= Material to process =
——————

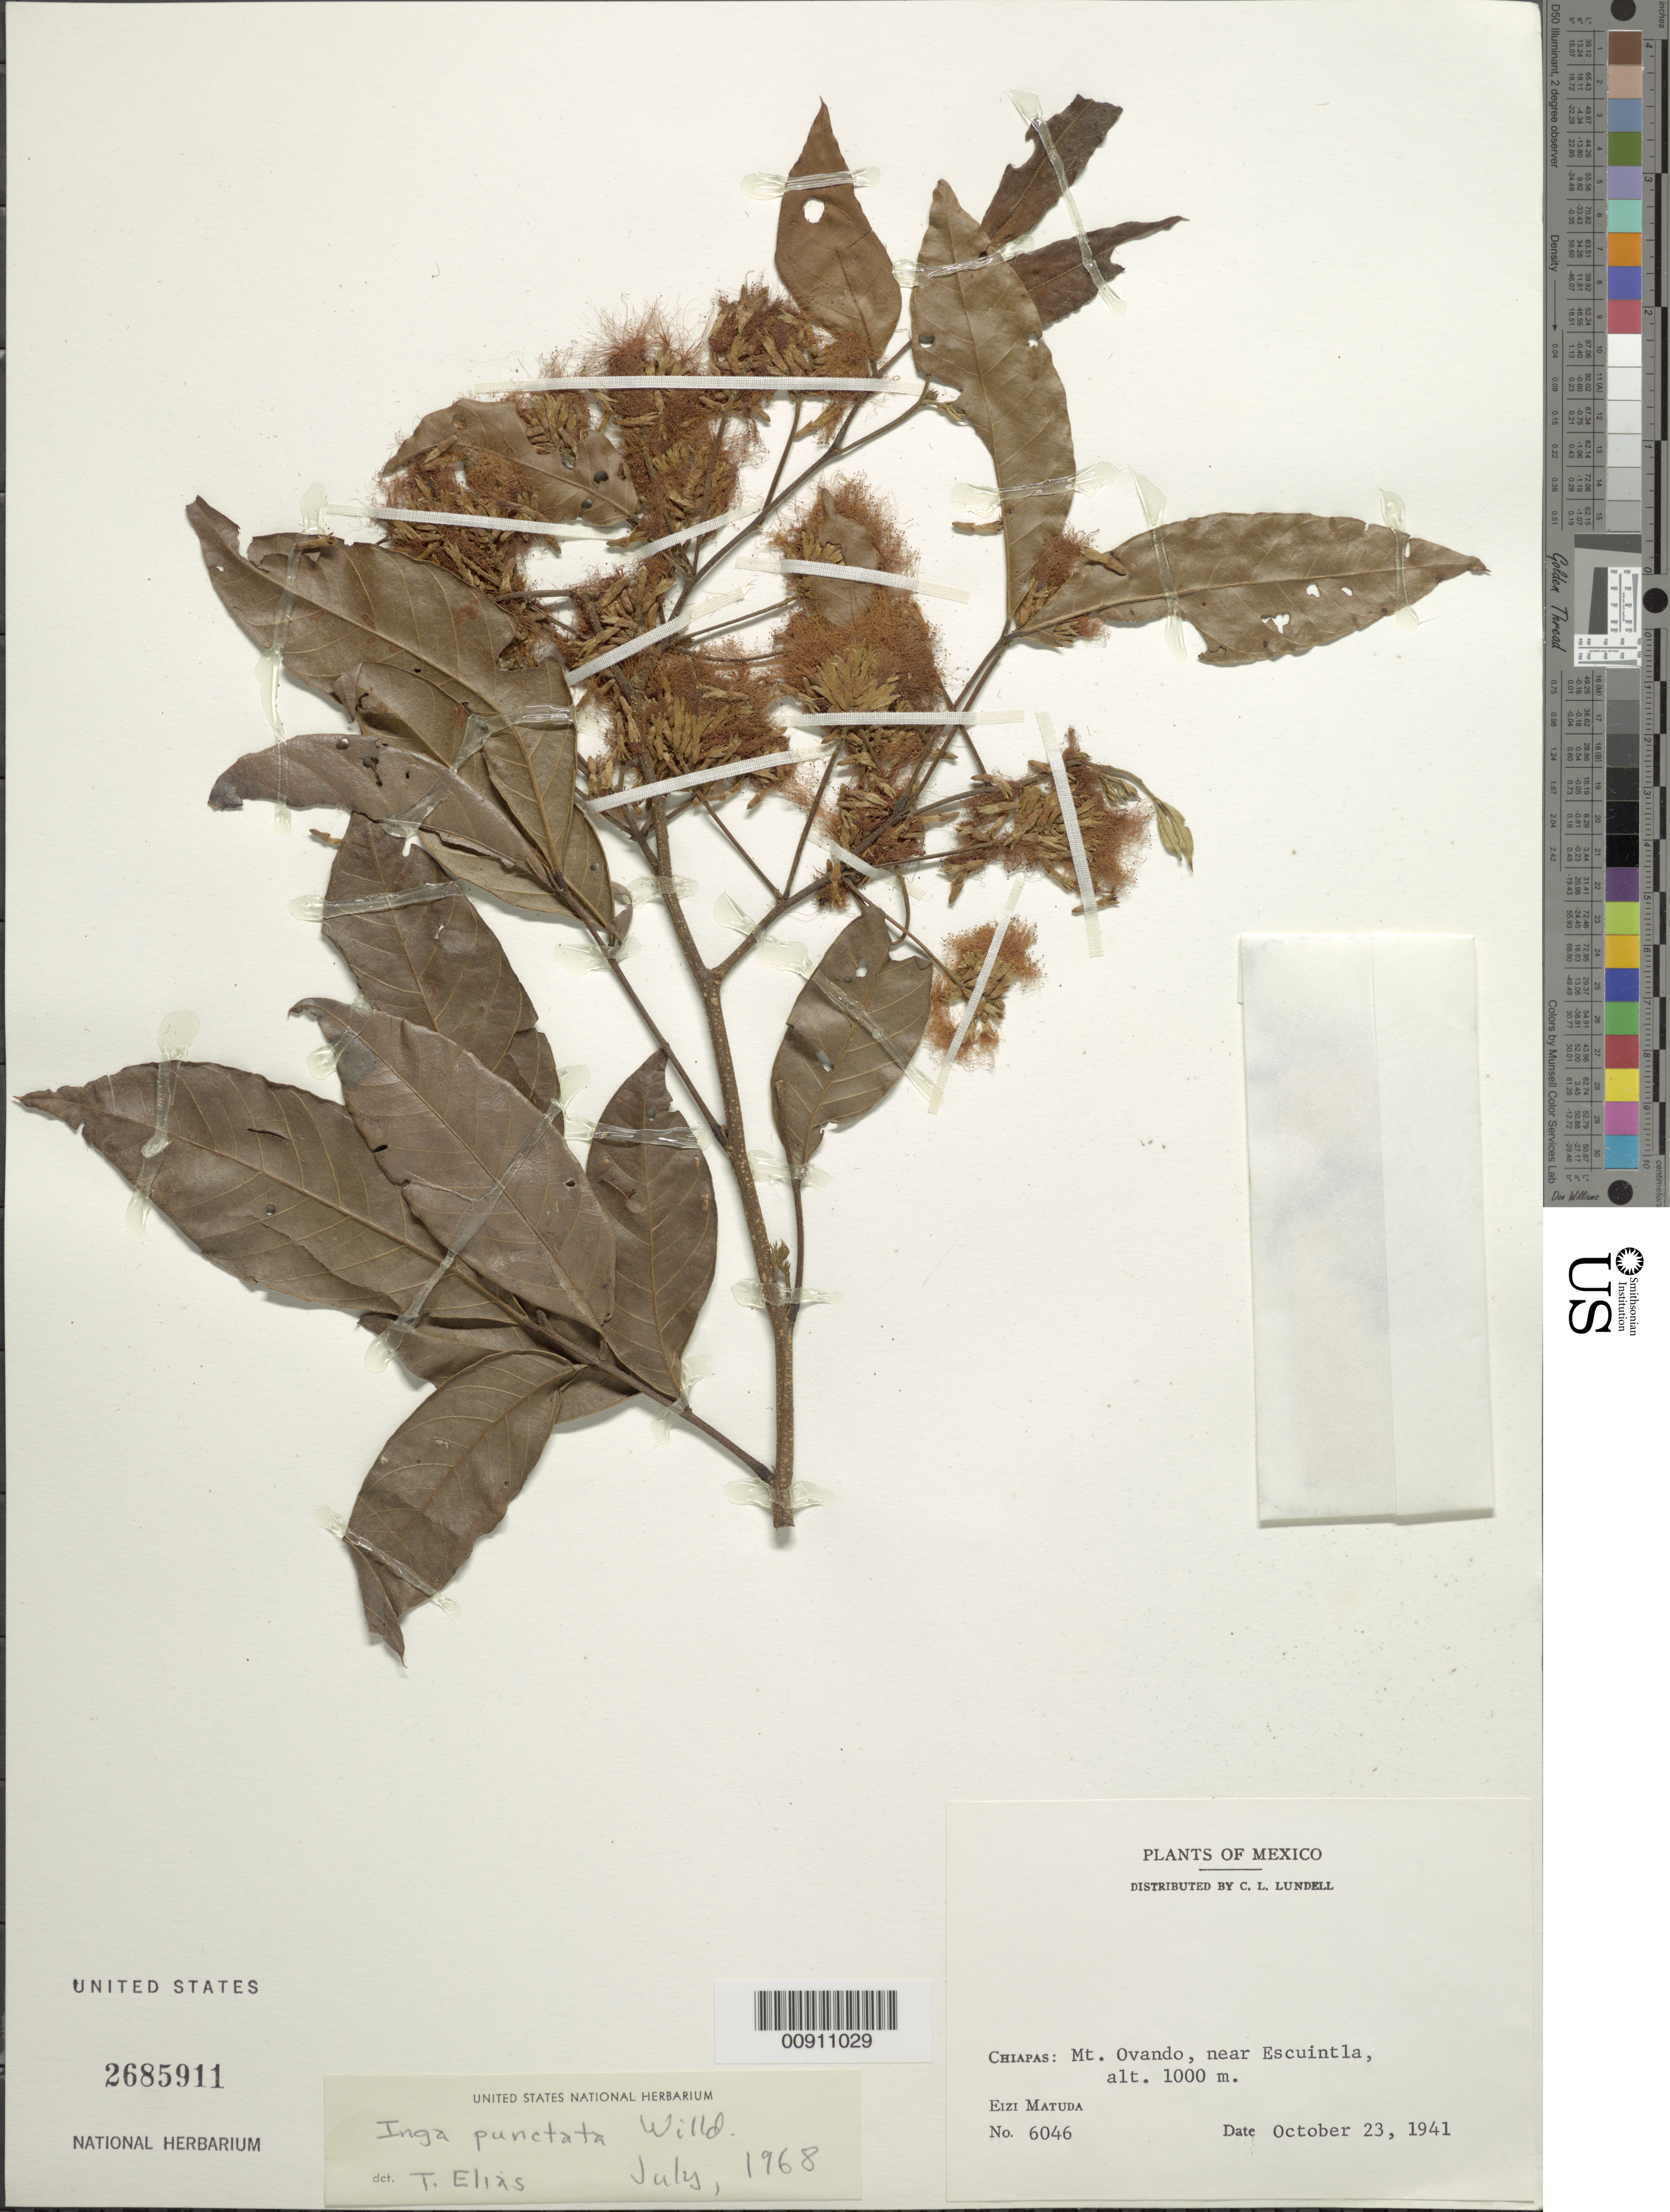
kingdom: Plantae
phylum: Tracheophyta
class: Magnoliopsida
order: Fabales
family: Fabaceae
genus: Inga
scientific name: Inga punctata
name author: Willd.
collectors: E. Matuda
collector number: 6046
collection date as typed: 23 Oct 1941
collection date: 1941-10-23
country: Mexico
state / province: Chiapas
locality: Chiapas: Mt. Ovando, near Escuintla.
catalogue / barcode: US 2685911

——————

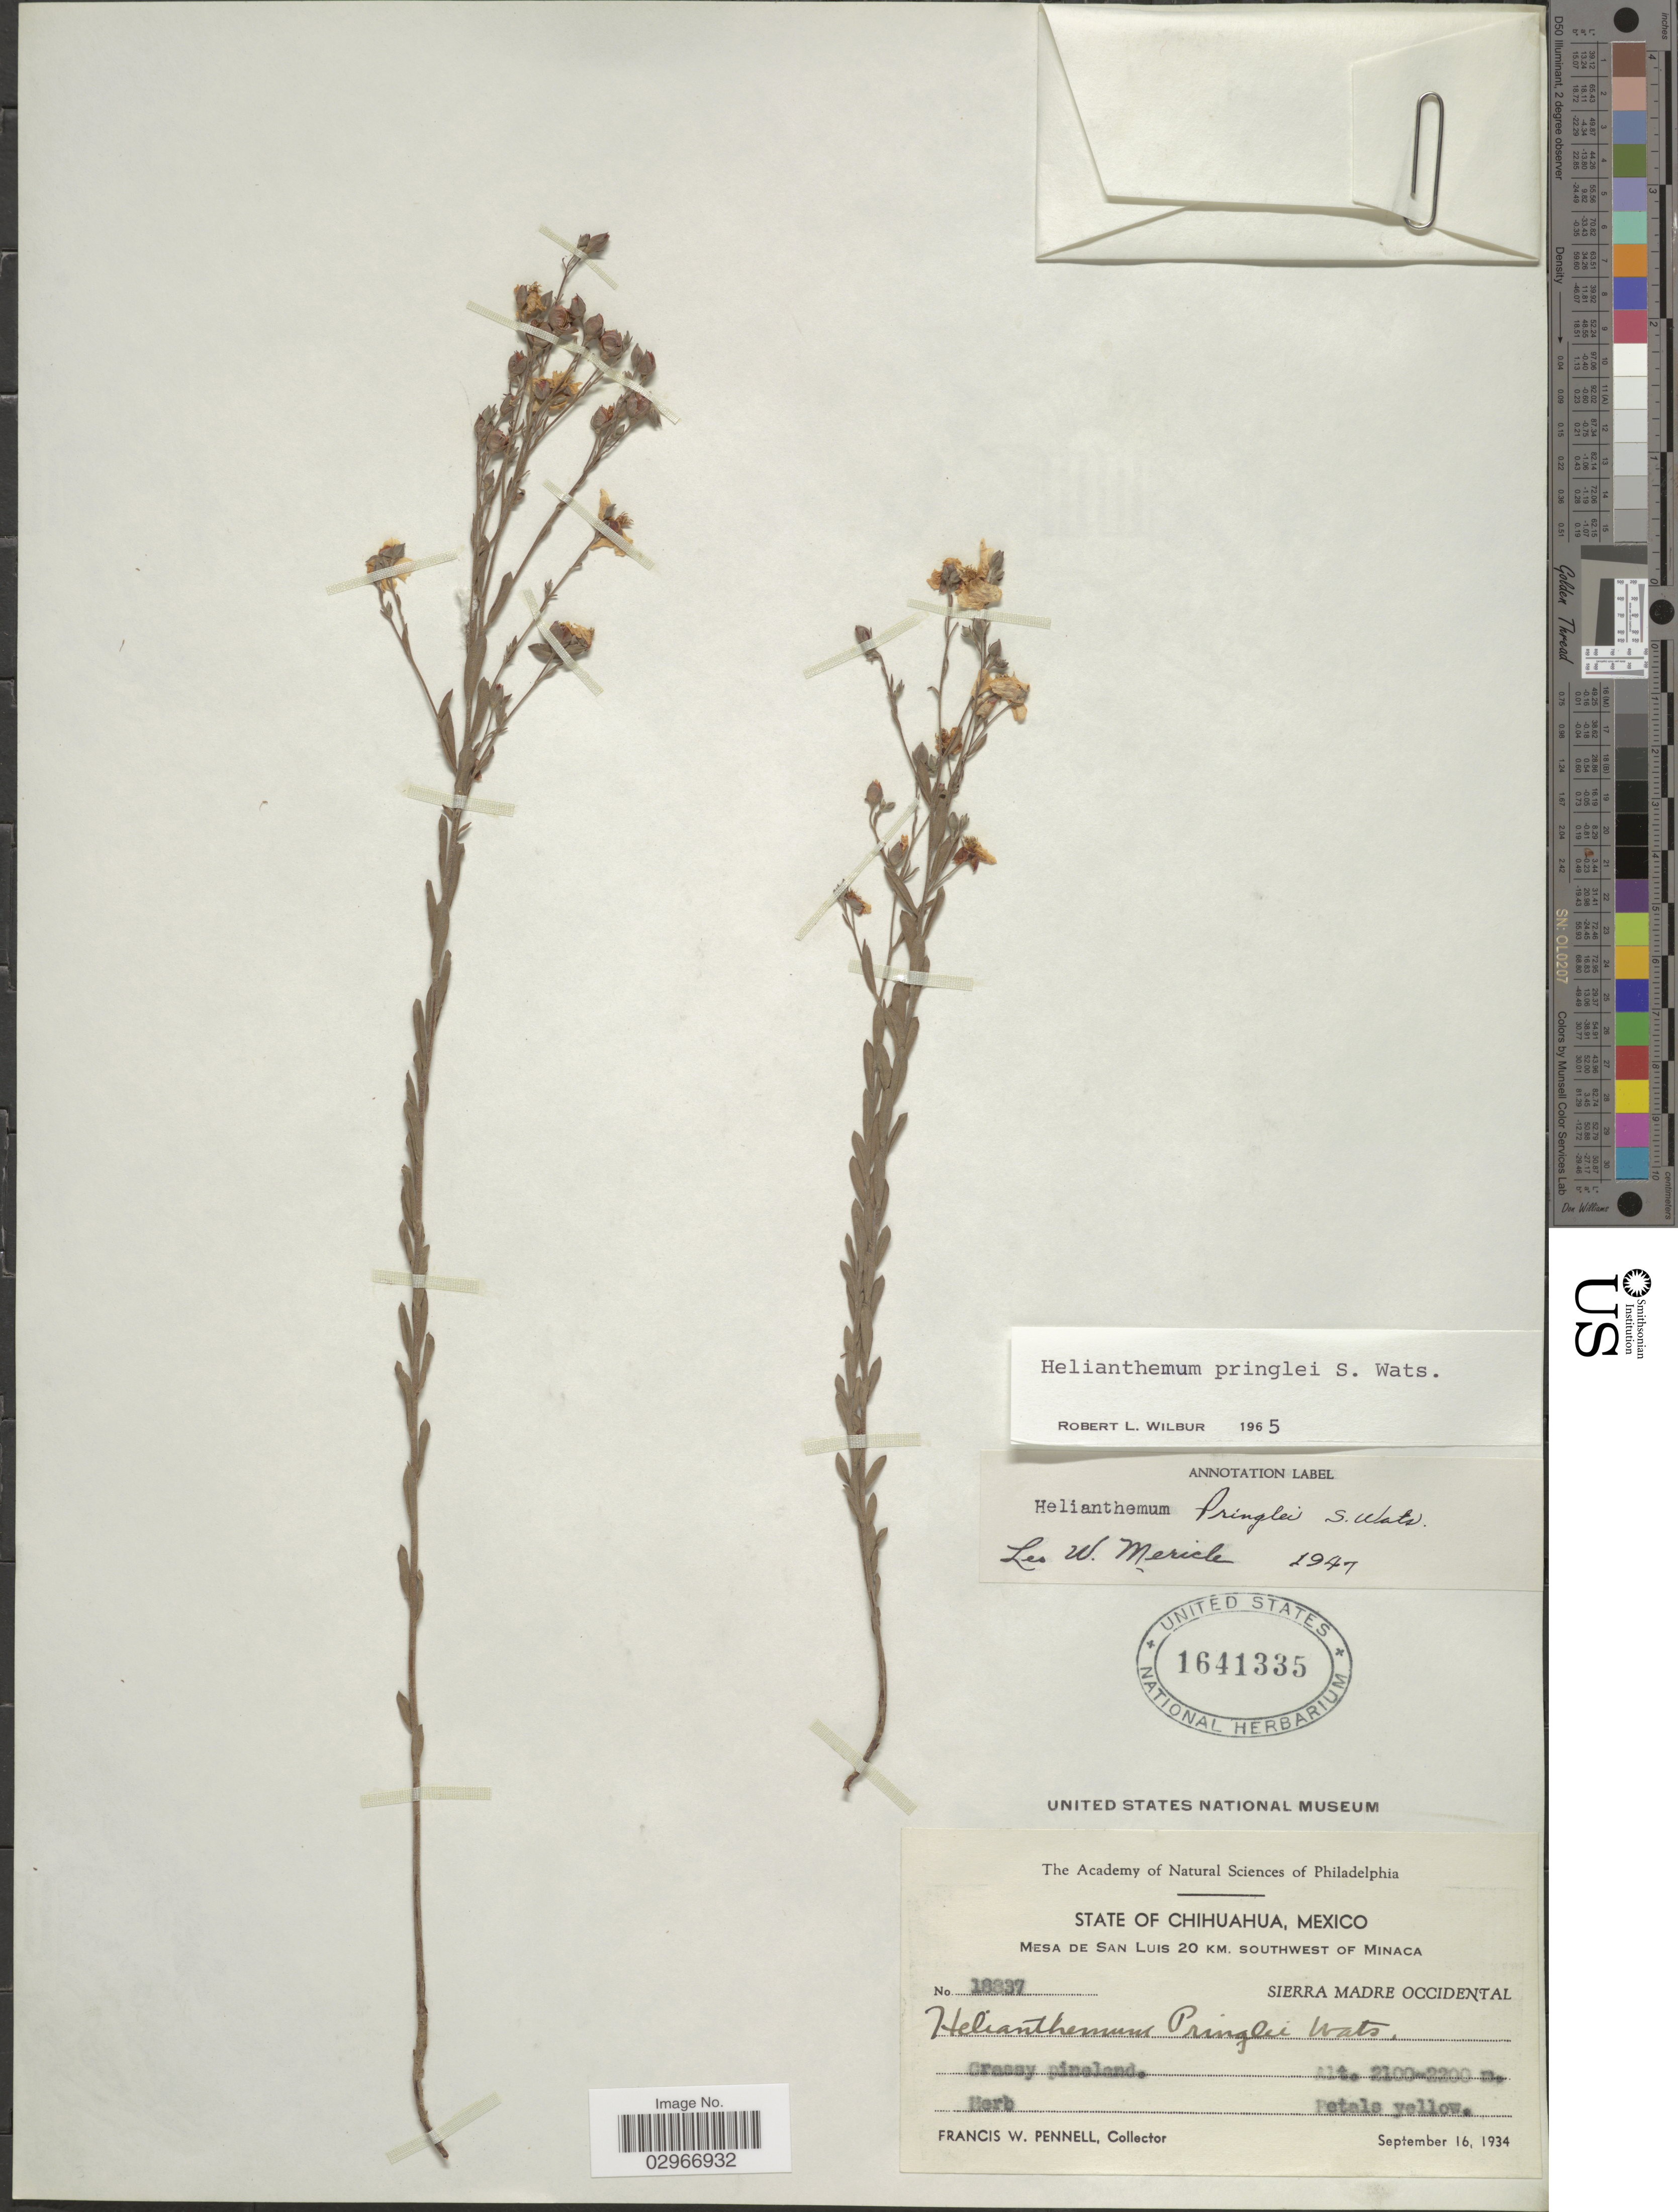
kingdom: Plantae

——————

= What you will do =
Convert everything in the entries from the line containing "class: Magnoliopsida" down to the line containing "locality: Chiapas: Mt." into a Markdown table with the columns Row and Line, leaving out any blank lines.

= Exercise answer =
| Row | Line |
|---|---|
| 1 | class: Magnoliopsida |
| 2 | order: Fabales |
| 3 | family: Fabaceae |
| 4 | genus: Inga |
| 5 | scientific name: Inga punctata |
| 6 | name author: Willd. |
| 7 | collectors: E. Matuda |
| 8 | collector number: 6046 |
| 9 | collection date as typed: 23 Oct 1941 |
| 10 | collection date: 1941-10-23 |
| 11 | country: Mexico |
| 12 | state / province: Chiapas |
| 13 | locality: Chiapas: Mt. Ovando, near Escuintla. |